A Lunch Box Romance

Image of title of story
Source: American Cookery (April, 1920)

I love to read rich decriptions of food written by skilled food bloggers – even when it’s a bit over the top. Extravagant food descriptions aren’t new. Here are some excerpts from a fictional story that appeared in a 1920 magazine:

A Lunch Box Romance

From early youth Lucena Cottle had thirsted in secret for a romance and now she was face to face with her thirtieth birthday and none had come her way. Sidtracked by circumstances in the home of her widowed cousin-in-law, Mrs. Drusill Fifer, who took boarders for a livelihood.

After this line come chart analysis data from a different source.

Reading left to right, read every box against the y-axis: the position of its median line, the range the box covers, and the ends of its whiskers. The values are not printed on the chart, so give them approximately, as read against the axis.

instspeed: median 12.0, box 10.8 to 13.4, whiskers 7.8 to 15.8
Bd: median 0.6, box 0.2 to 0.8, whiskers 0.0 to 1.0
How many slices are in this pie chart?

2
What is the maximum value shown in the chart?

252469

However, as it chanced, the rank and file of Mrs. Fifer’s boarders- slangy young clerks, mostly whose brains ran to “swell” ties, “grand” movie shows and the like – made slight impression upon the fancy of Lucena. One, only one, was there whose stock stood high with her, and the, sad fact, was as helplessly shy as she, herself.

Dutton Filbert was not stylish, and his ties never bothered him. He was with an automobile company, and no doubt wore greasy overalls when at work, but he was always neat in the house, and Lucena liked his twinkling brown eyes.

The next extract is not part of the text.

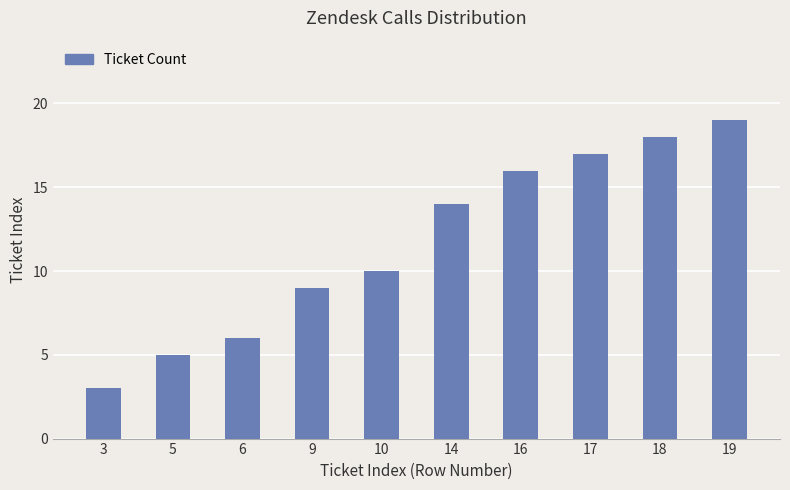

Reading left to right, list all the values displayed in this chart.

3	5	6	9	10	14	16	17	18	19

The task of filling Mr. Filbert’s lunch basket daily was Lucena’s and one that she executed with zest. For, of all branches of cuisine duty, the preparing of sandwiches was one she especially loved and excelled in. No crude structures of slab-like bread and ragged gristly meat were those turned out by Lucena. Her’s – to see them was to taste them, and to taste them was to call for more. And no day-in-day-out sameness of construction dulled the appetite of the fortunate partaker thereof. One day, sliced cold, roast beef, thin, even, finely lean with narrow edging of delicate fat, nestled between the smooth, daintily battered slices of white bread and brown. Another day plentiful shavings of sweet, boiled ham, mustard-embellished, took the place of beef; or minced chicken, mingled with gravy, or scrambled egg, skillfully blended with chopped bacon of the alluring streak-of-fat-and-streak-of lean kind, serves as filling.

There were jelly tumblers of creamy rice pudding, and meringue custards, and marvelous mixtures of savory and spicy things baked in little brown casseroles; there were crisp, golden-brown turn-overs, fat and bulgy, merely hinting by a splash or two of candied red or orange-tinted juice, at the delights of their interiors, and cakes, never alike, two days in succession, but ranging widely from thin-edged wafers to wedges and triangles of loaf and layer cakes.

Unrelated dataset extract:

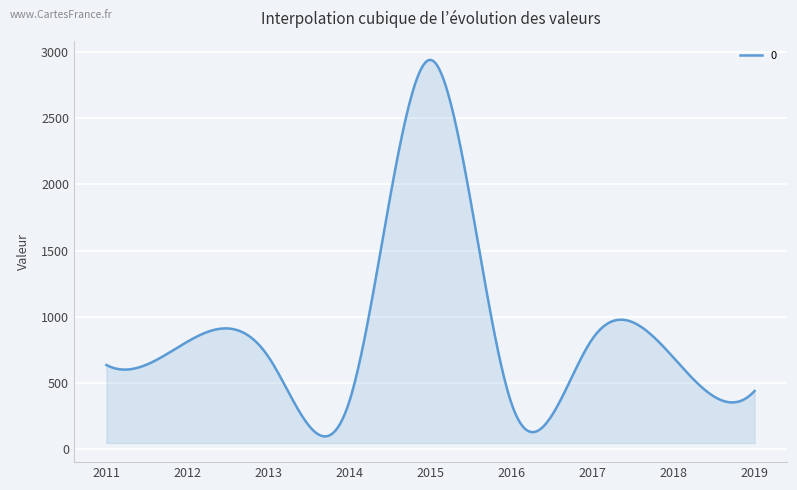

How many lines are shown in the chart?

1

Mr. Filbert fully realized he was a lucky man.

One day Lucena got together a new gingercake that was a dream of joy – a sublimated thing, spice-breathing, raisin-spotted, of a spongy lightness and a delightsome dark red-brown hue. She placed two large blocks in Mr. Filbert’s lunch basket, and when next she overhauled the latter, she found not so much as an edge or a corner left. She did, however, find a bit of paper folded up in the napkins, which bore the following tribute:

Oh, gentle lady, who dost make
Such heart-enthralling gingercake,
Accept from me my thanks sincere
For treat the best I’ve had this year;
I’d like to ask you, if I may,
Please make another one someday.

—-

After that they took a walk and had a talk; and about the week next there’ll be a wedding.

Lucena laughed and said, “I don’t know what you call a courtship. It was all straightforward and right, and it came about through the medium of the lunch basket.”